▶ [What you should do]: From the listing below, reproduce word for word the part that opens with the line containing "另外，为了避免陷入不必要的纷争之中，原则上我只记录发生超过五年的事情。" and closes with the line containing "本书内容将公开于网络，但本人"; reproduce nothing else.
┌────────
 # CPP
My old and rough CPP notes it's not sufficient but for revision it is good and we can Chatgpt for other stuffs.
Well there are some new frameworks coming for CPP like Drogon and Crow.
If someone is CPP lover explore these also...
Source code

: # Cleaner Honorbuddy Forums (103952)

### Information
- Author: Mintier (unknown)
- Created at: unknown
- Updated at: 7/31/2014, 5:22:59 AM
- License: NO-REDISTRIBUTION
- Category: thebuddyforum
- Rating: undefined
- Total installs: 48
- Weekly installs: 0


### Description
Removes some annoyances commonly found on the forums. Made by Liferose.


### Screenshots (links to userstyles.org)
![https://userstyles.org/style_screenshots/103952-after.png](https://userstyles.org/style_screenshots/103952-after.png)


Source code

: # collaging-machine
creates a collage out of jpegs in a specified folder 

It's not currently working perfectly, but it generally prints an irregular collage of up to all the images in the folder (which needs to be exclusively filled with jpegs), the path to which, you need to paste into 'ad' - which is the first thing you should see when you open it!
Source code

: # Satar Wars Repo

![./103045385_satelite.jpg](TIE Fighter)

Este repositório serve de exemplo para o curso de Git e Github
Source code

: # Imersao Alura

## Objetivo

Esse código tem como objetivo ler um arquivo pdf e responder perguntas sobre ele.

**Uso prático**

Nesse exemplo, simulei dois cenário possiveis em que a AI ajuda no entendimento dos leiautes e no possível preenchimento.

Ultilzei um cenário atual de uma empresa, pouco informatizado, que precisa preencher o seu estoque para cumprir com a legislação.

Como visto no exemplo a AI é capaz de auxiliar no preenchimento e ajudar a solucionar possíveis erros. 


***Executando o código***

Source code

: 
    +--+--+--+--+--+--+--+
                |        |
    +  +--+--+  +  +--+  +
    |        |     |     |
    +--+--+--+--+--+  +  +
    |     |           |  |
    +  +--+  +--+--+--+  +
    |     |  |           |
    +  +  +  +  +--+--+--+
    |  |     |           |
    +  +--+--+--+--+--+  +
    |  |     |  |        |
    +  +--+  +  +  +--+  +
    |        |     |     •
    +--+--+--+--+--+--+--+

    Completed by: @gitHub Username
└────────
┌────────
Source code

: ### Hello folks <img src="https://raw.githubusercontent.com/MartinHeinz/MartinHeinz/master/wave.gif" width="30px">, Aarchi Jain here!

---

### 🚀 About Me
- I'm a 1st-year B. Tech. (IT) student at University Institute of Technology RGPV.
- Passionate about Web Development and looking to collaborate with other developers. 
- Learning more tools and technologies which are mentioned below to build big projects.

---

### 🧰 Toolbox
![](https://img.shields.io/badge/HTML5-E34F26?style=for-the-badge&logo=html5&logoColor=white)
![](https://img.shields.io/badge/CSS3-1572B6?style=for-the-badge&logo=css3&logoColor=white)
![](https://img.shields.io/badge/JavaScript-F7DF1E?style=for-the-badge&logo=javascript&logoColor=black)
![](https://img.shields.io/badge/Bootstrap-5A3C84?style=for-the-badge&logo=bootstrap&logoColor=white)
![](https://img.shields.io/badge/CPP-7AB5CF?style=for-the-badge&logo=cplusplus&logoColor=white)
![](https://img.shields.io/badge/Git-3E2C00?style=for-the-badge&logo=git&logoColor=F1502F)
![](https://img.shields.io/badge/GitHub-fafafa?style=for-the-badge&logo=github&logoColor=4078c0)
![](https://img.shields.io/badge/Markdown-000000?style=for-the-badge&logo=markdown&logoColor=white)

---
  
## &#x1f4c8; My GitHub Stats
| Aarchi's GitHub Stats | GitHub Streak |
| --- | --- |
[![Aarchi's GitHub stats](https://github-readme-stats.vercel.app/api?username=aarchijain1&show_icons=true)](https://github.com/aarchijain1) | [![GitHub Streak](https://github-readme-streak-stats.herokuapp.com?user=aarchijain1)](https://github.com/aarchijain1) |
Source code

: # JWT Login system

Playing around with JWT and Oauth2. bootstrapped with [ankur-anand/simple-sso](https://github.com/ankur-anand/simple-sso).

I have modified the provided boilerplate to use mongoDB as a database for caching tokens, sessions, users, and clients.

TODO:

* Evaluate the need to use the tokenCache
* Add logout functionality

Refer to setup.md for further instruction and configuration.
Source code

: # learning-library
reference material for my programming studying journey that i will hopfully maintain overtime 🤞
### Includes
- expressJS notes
└────────
┌────────
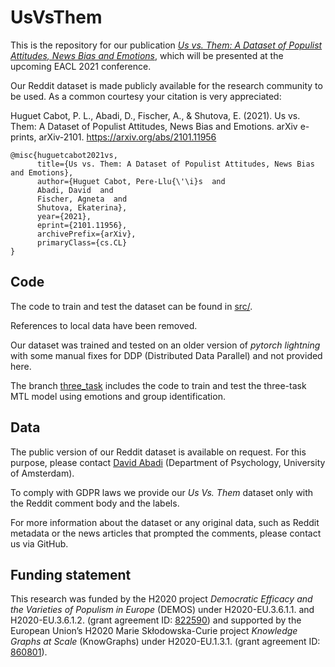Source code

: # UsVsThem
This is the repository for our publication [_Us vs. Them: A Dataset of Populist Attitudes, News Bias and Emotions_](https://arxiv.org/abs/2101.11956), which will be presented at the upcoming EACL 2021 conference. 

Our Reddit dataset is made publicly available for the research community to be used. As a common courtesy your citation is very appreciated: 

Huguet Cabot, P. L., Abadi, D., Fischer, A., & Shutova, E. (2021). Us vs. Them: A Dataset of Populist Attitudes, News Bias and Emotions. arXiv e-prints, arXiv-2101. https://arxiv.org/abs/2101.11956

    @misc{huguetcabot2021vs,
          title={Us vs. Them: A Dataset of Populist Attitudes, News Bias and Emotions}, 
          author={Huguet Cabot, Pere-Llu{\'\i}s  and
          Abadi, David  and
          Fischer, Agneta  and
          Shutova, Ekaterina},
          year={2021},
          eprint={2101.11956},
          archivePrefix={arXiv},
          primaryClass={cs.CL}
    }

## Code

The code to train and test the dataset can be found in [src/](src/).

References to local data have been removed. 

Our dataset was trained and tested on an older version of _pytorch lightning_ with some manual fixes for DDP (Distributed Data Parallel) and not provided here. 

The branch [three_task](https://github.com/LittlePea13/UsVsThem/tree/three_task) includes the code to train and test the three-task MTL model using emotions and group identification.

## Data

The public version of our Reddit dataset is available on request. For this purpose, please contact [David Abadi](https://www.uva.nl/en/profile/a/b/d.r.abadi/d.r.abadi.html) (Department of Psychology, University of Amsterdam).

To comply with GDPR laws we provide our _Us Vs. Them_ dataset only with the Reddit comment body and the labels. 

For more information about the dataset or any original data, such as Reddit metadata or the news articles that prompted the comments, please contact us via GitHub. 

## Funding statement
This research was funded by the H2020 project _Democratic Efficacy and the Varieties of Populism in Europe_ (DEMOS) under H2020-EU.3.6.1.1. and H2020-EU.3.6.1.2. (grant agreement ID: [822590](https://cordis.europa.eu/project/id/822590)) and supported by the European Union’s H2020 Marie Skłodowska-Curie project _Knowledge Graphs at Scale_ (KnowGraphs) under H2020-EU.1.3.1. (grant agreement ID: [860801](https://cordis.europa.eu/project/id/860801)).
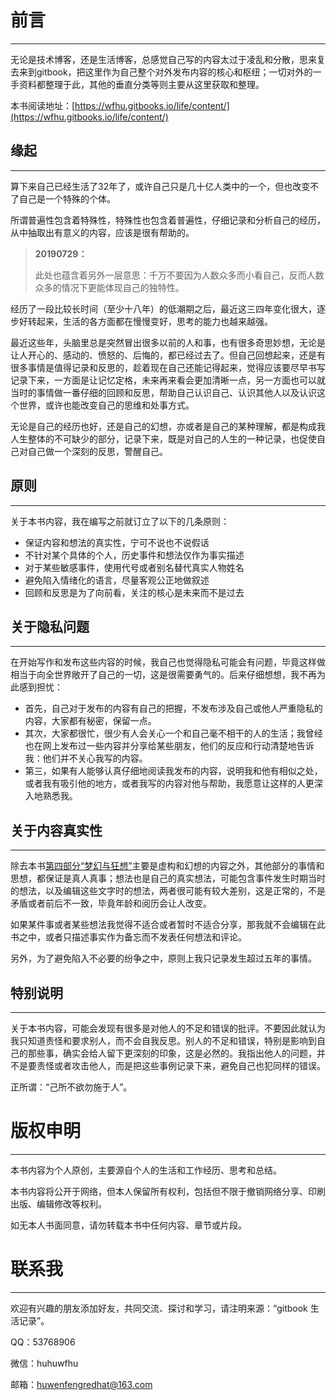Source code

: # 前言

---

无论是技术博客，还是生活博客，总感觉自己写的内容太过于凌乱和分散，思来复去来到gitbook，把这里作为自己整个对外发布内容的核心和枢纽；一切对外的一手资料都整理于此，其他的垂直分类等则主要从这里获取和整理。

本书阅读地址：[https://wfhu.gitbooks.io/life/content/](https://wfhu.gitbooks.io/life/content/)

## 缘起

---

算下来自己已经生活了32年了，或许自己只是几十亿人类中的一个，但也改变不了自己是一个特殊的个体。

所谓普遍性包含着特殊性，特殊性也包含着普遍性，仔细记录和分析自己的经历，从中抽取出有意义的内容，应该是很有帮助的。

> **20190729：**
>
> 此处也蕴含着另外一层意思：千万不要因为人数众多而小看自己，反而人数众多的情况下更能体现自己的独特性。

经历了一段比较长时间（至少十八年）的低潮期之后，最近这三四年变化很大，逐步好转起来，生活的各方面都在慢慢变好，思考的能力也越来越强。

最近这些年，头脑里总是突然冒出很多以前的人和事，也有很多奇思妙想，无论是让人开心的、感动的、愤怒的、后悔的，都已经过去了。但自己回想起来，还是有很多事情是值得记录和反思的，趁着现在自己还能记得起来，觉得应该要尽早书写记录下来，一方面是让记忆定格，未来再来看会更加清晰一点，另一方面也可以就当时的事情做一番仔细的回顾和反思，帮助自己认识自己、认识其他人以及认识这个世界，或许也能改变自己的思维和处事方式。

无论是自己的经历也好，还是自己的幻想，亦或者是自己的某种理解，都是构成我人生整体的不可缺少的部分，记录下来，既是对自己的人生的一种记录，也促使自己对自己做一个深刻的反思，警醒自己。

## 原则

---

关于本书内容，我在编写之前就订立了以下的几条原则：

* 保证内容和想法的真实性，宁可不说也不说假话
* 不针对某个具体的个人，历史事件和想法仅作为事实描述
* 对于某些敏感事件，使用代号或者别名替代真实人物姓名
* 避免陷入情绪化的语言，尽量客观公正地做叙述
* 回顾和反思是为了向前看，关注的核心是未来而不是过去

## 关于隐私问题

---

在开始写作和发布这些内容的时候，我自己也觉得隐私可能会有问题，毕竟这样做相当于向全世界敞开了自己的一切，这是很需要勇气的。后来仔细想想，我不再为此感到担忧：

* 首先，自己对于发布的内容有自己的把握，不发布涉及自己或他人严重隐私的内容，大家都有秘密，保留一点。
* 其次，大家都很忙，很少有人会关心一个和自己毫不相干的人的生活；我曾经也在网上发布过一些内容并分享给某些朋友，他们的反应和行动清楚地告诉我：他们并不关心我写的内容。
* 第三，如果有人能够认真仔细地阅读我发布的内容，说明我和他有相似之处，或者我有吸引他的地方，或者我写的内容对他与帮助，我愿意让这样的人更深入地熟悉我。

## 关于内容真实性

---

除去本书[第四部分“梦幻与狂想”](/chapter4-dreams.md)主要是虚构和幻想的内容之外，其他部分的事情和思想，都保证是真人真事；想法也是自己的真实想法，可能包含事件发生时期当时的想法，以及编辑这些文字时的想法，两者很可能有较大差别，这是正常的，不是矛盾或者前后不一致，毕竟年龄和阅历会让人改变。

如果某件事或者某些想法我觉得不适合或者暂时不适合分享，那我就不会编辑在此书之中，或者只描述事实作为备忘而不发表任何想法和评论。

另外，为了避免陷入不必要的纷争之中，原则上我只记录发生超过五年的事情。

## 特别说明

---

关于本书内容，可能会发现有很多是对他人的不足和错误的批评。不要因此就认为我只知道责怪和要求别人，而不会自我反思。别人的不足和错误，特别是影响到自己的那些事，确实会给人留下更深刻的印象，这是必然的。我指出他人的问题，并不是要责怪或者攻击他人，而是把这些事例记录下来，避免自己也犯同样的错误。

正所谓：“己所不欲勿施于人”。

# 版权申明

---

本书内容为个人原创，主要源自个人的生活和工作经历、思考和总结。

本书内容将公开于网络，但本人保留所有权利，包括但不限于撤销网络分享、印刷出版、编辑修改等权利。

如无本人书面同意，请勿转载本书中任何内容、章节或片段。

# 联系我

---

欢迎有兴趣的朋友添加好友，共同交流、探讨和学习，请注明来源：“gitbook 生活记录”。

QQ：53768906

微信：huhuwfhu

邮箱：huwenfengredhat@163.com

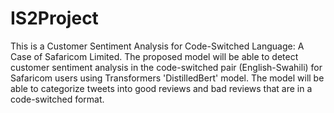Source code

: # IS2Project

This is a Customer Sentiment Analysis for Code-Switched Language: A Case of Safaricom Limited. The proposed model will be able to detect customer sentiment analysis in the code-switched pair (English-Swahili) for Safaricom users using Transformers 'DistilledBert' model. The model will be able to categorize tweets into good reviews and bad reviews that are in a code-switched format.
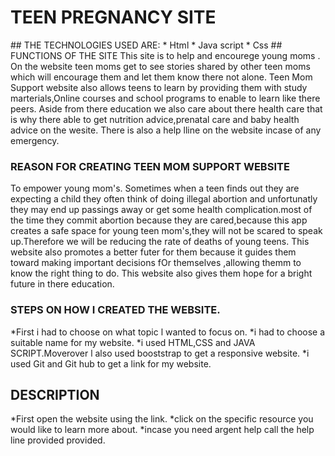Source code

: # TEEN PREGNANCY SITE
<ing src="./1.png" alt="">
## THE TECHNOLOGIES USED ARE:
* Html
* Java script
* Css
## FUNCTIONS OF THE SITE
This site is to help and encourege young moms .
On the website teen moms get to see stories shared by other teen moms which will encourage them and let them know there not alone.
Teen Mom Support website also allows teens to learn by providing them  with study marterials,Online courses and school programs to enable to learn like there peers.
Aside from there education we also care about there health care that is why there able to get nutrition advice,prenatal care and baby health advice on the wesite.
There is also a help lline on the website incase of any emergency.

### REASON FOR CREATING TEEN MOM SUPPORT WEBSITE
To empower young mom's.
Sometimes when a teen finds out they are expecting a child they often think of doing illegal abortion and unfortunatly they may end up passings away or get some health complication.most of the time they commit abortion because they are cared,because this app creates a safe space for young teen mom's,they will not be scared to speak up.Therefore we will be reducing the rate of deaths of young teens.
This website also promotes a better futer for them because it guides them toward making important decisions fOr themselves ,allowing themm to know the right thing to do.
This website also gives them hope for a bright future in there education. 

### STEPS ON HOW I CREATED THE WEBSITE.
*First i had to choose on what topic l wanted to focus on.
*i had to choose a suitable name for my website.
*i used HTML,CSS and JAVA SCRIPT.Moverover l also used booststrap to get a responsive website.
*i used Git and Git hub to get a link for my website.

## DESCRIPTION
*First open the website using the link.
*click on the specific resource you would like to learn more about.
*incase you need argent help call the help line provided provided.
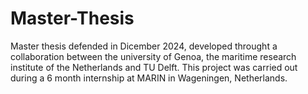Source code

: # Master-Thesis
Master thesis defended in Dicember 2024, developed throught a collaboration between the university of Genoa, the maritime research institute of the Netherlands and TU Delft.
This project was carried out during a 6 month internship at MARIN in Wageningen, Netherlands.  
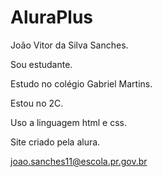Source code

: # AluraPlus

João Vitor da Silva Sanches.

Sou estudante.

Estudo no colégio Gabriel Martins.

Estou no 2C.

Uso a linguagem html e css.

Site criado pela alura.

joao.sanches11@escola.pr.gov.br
└────────
▶ [Exercise solution]:
另外，为了避免陷入不必要的纷争之中，原则上我只记录发生超过五年的事情。

## 特别说明

---

关于本书内容，可能会发现有很多是对他人的不足和错误的批评。不要因此就认为我只知道责怪和要求别人，而不会自我反思。别人的不足和错误，特别是影响到自己的那些事，确实会给人留下更深刻的印象，这是必然的。我指出他人的问题，并不是要责怪或者攻击他人，而是把这些事例记录下来，避免自己也犯同样的错误。

正所谓：“己所不欲勿施于人”。

# 版权申明

---

本书内容为个人原创，主要源自个人的生活和工作经历、思考和总结。

本书内容将公开于网络，但本人保留所有权利，包括但不限于撤销网络分享、印刷出版、编辑修改等权利。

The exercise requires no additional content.